Building on long-standing studies of the disease-promoting small GTPase RhoB, including in selectively driving production of autoantibodies, LIMR scientists have developed a cell-permeable anti-RhoB antibody that exhibits therapeutic efficacy in preclinical models of rheumatoid arthritis, lupus and diabetes. In principle, this invention affords a general strategy for treating autoimmune disorders driven by autoantibody production as a single class by administering a single biologic agent directed against a nodal signal transduction modifier. LIMR’s innovative approach incorporates the leading edge in targeting intracellular antigens generally considered inaccessible to antibody-based therapies.

Technology description

LIMR’s technology that is focused on RhoB offers a disease-specific approach to the treatment of autoimmune disease that is currently lacking in the field, where management is based on a general ablation of inflammatory signals or the immune system as a whole. Preclinical research highlights a unique feature of RhoB targeting, which specifically ablates the production of pathogenic autoantibodies, without affecting the production of non-pathogenic antibodies. Thus, the cell-permeable antibody developed at LIMR acts in a highly selective way to blunt what may be a fundamental pathogenic process in autoimmune disease. Preclinical genetic and therapeutic proof of concept in mice for this novel mechanism of action has been published. A chimeric humanized antibody (‘rhoboximab’) has been generated, and current work aims at pre-IND development of fully humanized RhoB-binding antibodies for clinical testing.

Business opportunity

Autoimmune disorders are skyrocketing in incidence in the developed world, perhaps explained by the widely cited hygiene hypothesis. LIMR technology affords a unique opportunity to attack autoimmune disease as a class, by targeting a signaling molecule that selectively modifies a pathogenic process. This is a novel, exciting opportunity offering broad market access. Rheumatoid arthritis (RA) and lupus represent perhaps the largest markets for new treatments for autoimmune diseases known to be driven by production of pathogenic autoimmune antibodies.

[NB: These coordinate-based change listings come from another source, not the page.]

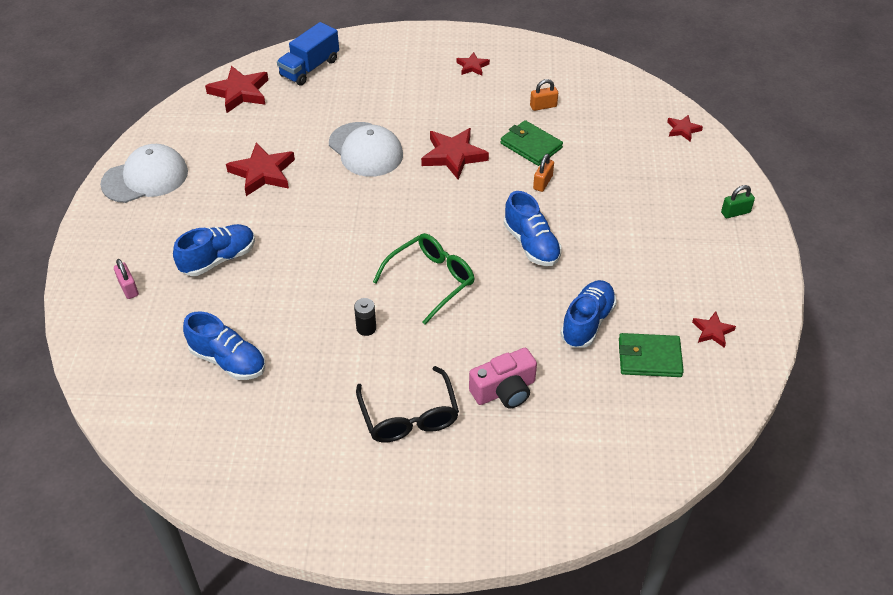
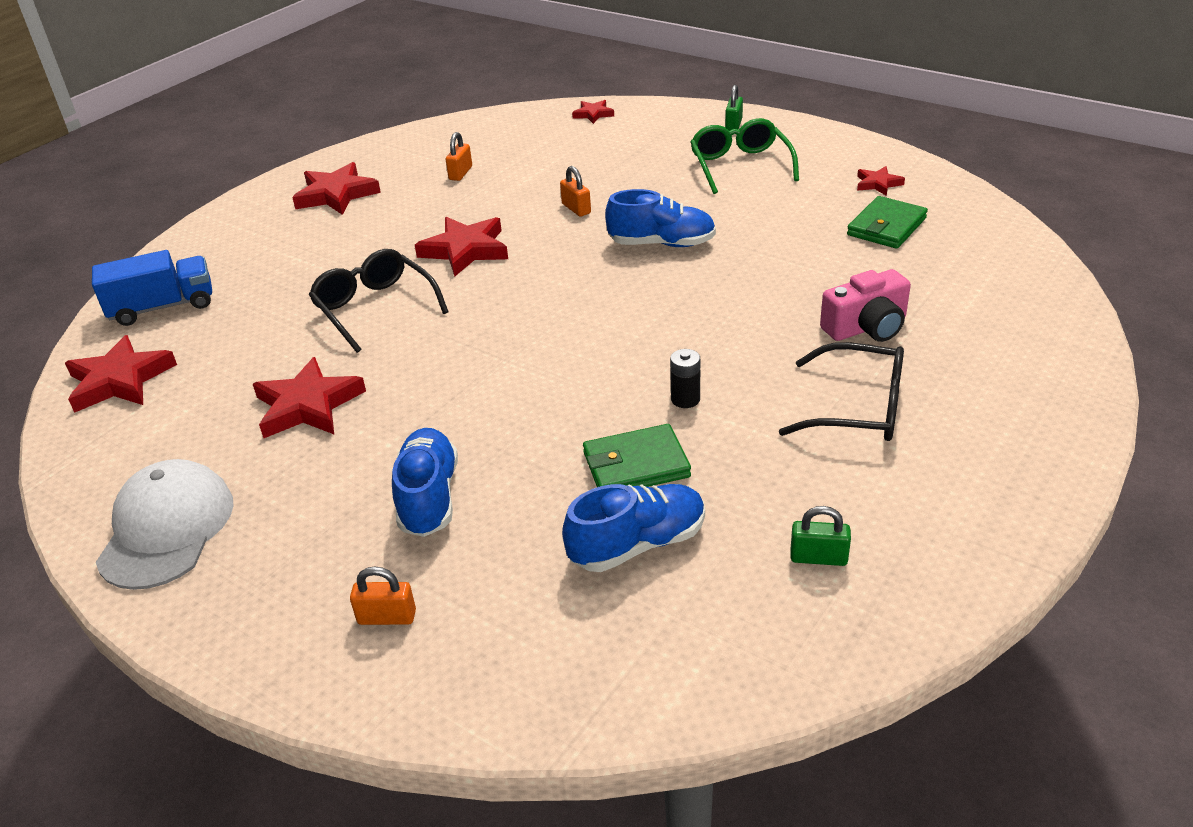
camera: 55 degrees left, 10 degrees down
(128, 288) = (387, 617): pink padlock -> orange padlock
(259, 444) = (818, 557): none -> green padlock
(309, 68) = (163, 307): blue truck -> blue truck turned 90 degrees counterclockwise
(365, 150) = (375, 308): white cap -> black glasses
(431, 280) = (651, 326): green glasses -> green glasses (740, 166)
(472, 66) = (336, 194): red star -> red star, size x1.84
(504, 390) = (867, 327): pink camera -> pink camera turned 60 degrees clockwise
(531, 146) = (511, 198): green wallet -> green wallet (636, 465)
(587, 322) = (808, 246): blue shoe -> none

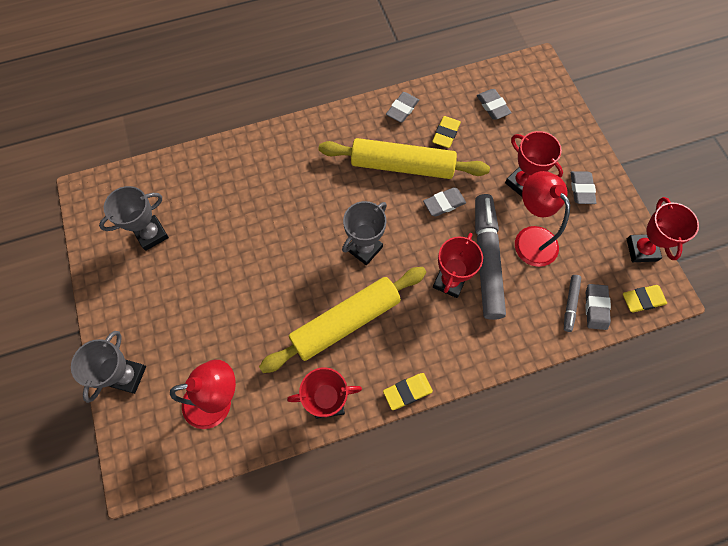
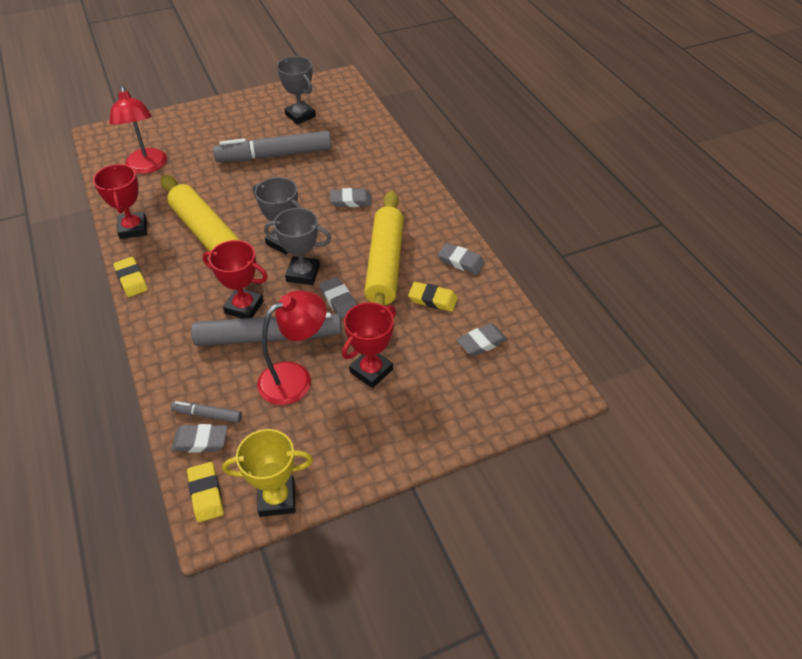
camera: 85 degrees right, 20 degrees down
(128, 376) = (177, 121): grey trophy -> grey trophy (303, 274)
(223, 260) = (275, 155): none -> grey marker
(581, 189) = (366, 434): grey eraser -> grey eraser (351, 201)
(641, 250) = (277, 499): red trophy -> yellow trophy

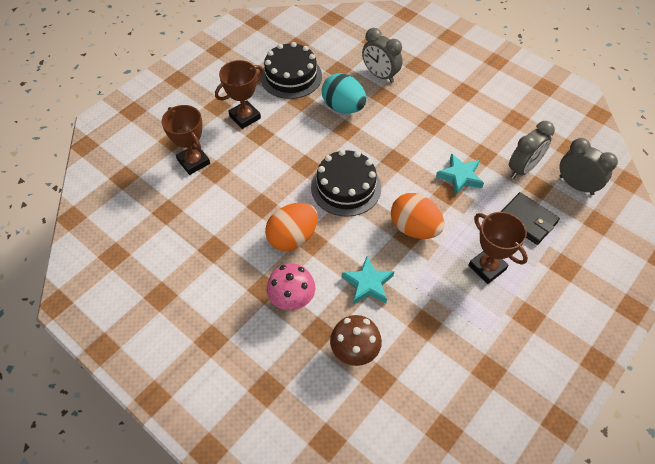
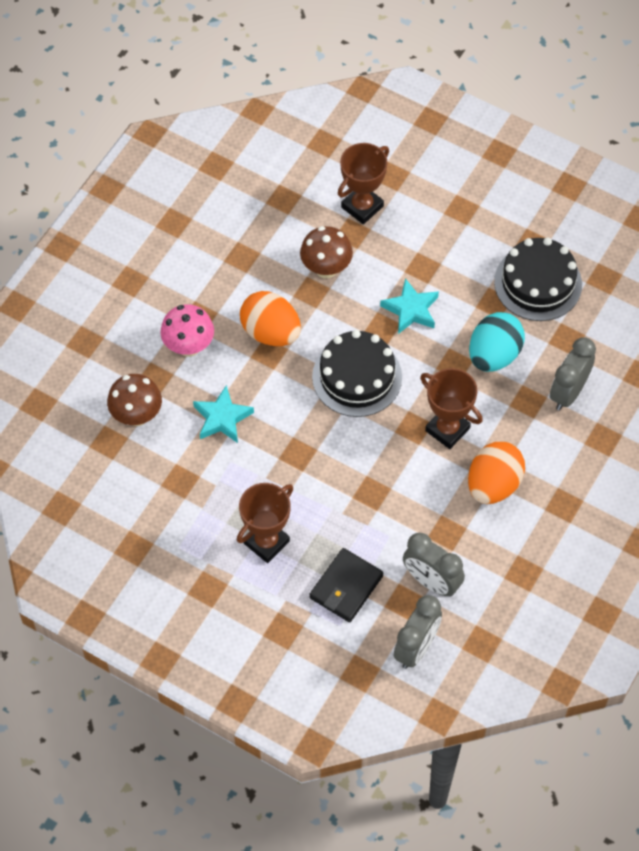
camera: 80 degrees right, 5 degrees up
(243, 192) = (326, 268): none -> brown mushroom
(245, 117) = (448, 245): brown trophy -> brown trophy (447, 429)
(414, 228) = (309, 459): orange egg -> orange egg (493, 485)
(460, 176) = (401, 506): turquoise star -> turquoise star (411, 310)

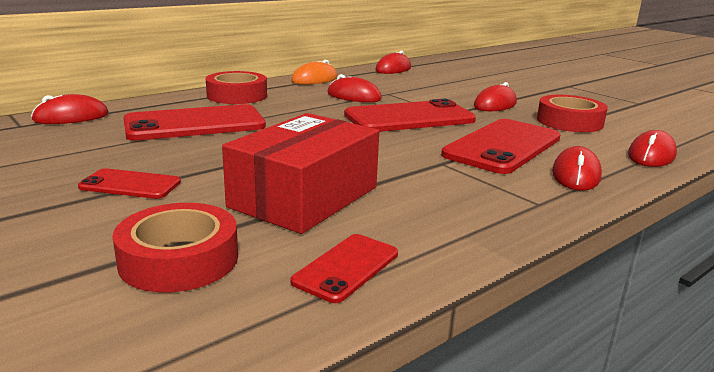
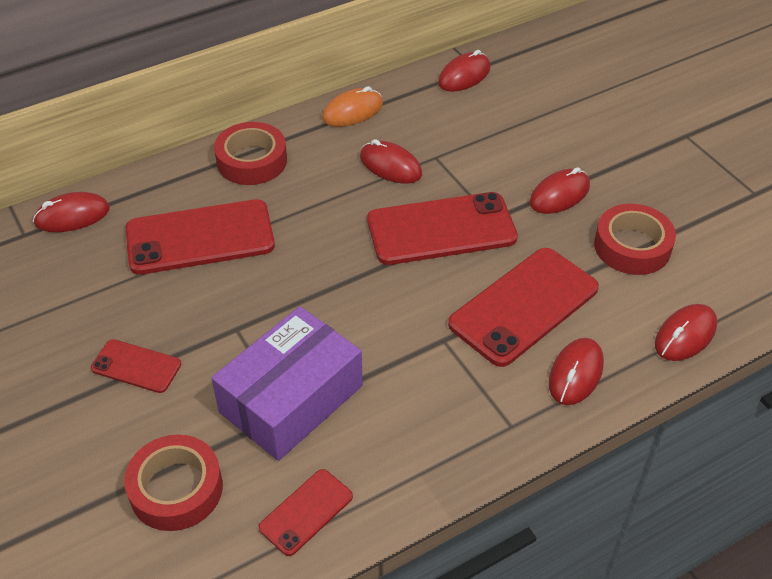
camera: 10 degrees right, 25 degrees up
(304, 197) = (291, 399): red box -> purple box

RA is a chronic autoimmune disease caused by an aberrant immune attack on joints, but in advanced cases, elements of the cardiovascular and respiratory systems are also affected. Over 1.5 million Americans and about one percent of the global population are affected. Current treatments only ease symptoms or slow disease course. They do not target the disease itself but simply ablate the immune system generally, elevating risks of infection and other immune-based diseases such as cancer.

The global market for RA therapy is expected to increase from US $1.7 billion in 2017 to US $2.3 billion in 2022, according to the market information resource BCC Research.

Lupus is an autoimmune disorder associated with chronic inflammation that can damage any part of the body. An estimated 1.5 million Americans have lupus, with an additional 16,000 new cases reported each year, according to the Lupus Foundation of America. It is believed that about five million people throughout the world have lupus. There is no cure for lupus, and as in RA, current treatments are not disease-selective.

The global market for lupus treatment, which includes systemic lupus erythematosus and lupus nephritis, is expected to increase from US $1.2 billion in 2015 to US $3.2 billion by 2025, according to research and consulting firm GlobalData.

Intellectual property position

  1. RhoB antibodies and uses: U.S. Patent No. 9,879,092 (issued 30 Jan 2018).

Relevant publication

Mandik-Nayak L, DuHadaway JB, Mulgrew J, Pigott E, Manley K, Sedano S, Prendergast GC and Laury-Kleintop LD (2017). RhoB blockade selectively inhibits autoantibody production in autoimmune models of rheumatoid arthritis and lupus. Dis Model Mech 10: 1313-22.